Bij wet is een aantal zaken geregeld om er voor te zorgen dat gegevens goed worden beveiligd. Op Europees niveau is er het Europees Verdrag tot Bescherming van de Rechten van de Mens en de fundamentele vrijheden (EVRM)10. Hierin is het recht op bescherming van het privéleven, waarvan het recht op bescherming van persoonsgegevens deel uitmaakt, als fundamenteel recht vastgelegd. Het recht op bescherming van persoonsgegevens wordt op gelijkwaardige wijze beschermd door artikel 8 van het Handvest voor de Grondrechten van de Europese Unie.
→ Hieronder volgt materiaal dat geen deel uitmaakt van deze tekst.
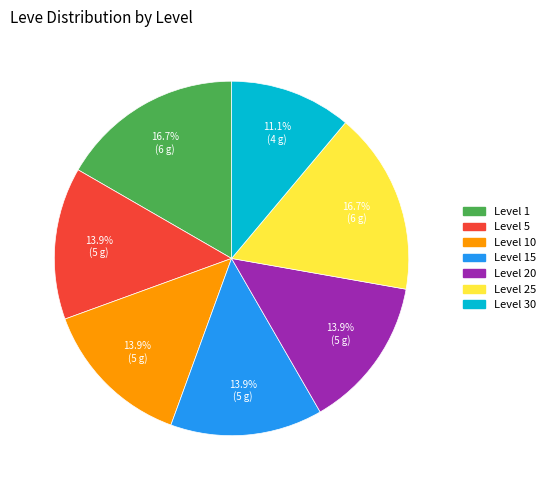

Is there a majority slice in this chart?

No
Op het niveau van de Raad van Europa is al in 1981 het Verdrag tot bescherming van personen met betrekking tot de geautomatiseerde verwerking van persoonsgegevens (Verdrag nr. 108) vastgesteld. Dit verdrag wordt momenteel gemoderniseerd. Op EU-niveau zijn relevante privacykaders vastgesteld in een tweetal richtlijnen op het gebied van privacy11.
Om persoonsgegevens en de persoonlijke levenssfeer te beschermen, is in Nederland diverse wetgeving van kracht. In artikel 10 van de Grondwet is het recht op bescherming van de persoonlijke levenssfeer gegarandeerd, en wordt de wetgever een opdracht gegeven regels vast te stellen met betrekking tot de bescherming van persoonsgegevens. In artikel 13 van de Grondwet is het brief-, telefoon en telegraafgeheim vastgelegd. Dit kader blijkt onvoldoende duidelijk nu veel communicatie via elektronische kanalen plaatsvindt. Er is dan ook een wijziging van artikel 13 van de Grondwet in voorbereiding, waarbij het brief- en telefoongeheim wordt uitgebreid naar een brief- en telecommunicatiegeheim.
Naast de Grondwet is in dit kader de Wet bescherming persoonsgegevens Wbp) van toepassing. Deze wet bepaalt dat persoonsgegevens (ofwel: gegevens die herleidbaar zijn tot een individu) alleen onder bepaalde voorwaarden mogen worden verwerkt of opgeslagen. Het College bescherming persoonsgegevens (Cbp) heeft als taak toe te zien op het zorgvuldig en veilig gebruik van persoonsgegevens.
De Staatssecretaris van Veiligheid en Justitie heeft, samen met de Ministers van Binnenlandse Zaken en Koninkrijksrelaties en van Economische Zaken, een wetsvoorstel in voorbereiding waarmee de meldplicht voor datalekken ook buiten de reikwijdte van de Telecommunicatiewet voor bedrijven, organisaties en instellingen zal gelden. Deze meldplicht zal worden opgenomen in de Wbp. Het opnemen van een brede meldplicht in algemene bepalingen sluit aan bij het voornemen van de Europese Commissie een meldplicht voor datalekken in de Europese wetgeving te regelen.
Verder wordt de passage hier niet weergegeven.